Vancouver Aquarium's John Nightingale says he's disappointed at the political interference. He says the facility does not run a formal breeding program.
"Healthy animals sometimes mate. so keeping them apart or using artificial contraceptives or whatever method the park board is going to mandate is not natural, so it's actually kind of animal cruelty," he said.
The park board is also calling on the aquarium to undertake a study "using all available scientific data" to determine if cetacean well-being is possible in the aquarium's whale pools.
More than a hundred speakers voiced their thoughts on the Vancouver Aquarium's controversial program over the course of three park board meetings.

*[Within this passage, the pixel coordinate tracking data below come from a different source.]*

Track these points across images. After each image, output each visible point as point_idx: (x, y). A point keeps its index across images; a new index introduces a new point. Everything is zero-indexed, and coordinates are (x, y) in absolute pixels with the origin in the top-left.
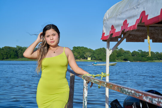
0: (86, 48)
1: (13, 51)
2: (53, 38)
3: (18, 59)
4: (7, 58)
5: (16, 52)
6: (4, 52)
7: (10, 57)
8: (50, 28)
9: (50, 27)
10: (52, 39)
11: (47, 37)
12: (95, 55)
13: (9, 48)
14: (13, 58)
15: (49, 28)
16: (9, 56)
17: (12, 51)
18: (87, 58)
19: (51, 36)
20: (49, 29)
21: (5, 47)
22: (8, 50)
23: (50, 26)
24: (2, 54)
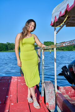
3: (8, 51)
4: (1, 51)
7: (3, 50)
13: (2, 44)
14: (4, 51)
17: (4, 46)
22: (2, 45)
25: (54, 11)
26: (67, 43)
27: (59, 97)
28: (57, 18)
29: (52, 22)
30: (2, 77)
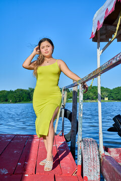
1: (26, 93)
4: (20, 101)
5: (29, 94)
6: (17, 95)
7: (23, 99)
12: (113, 95)
13: (22, 90)
14: (25, 101)
16: (21, 99)
17: (24, 94)
18: (104, 99)
21: (18, 90)
22: (21, 92)
24: (15, 97)
25: (96, 15)
26: (119, 56)
27: (106, 162)
28: (102, 22)
29: (93, 33)
30: (16, 135)
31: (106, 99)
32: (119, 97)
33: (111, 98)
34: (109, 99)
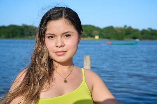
0: (93, 27)
2: (63, 42)
8: (61, 16)
9: (59, 14)
10: (59, 45)
11: (49, 37)
12: (103, 34)
15: (58, 16)
18: (94, 37)
19: (59, 38)
20: (57, 18)
23: (61, 12)
24: (7, 32)
31: (97, 37)
32: (109, 36)
33: (101, 37)
34: (100, 37)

Many of the speakers called for a phasing out of the aquarium program that permits whales and dolphins to be kept in captivity. But Jasper says the board decided against it because it did not want to jeopardize the aquarium's success.
CBC News found mixed opinions to the research benefits of captive cetaceans among scientists with some speaking in favour and many speaking against confining whales and dolphins in aquarium pools.
In May, renowned conservationist Jane Goodall weighed in on the controversy, penning a letter to the aquarium saying on-site cetacean breeding is "no longer defensible by science."
The aquarium is licensed by the park board. Current policy is not to capture mammals for captivity, but to breed cetaceans that are already in the aquarium's care.
Rescued marine mammals considered unfit to be released back into the wild are also kept at the aquarium.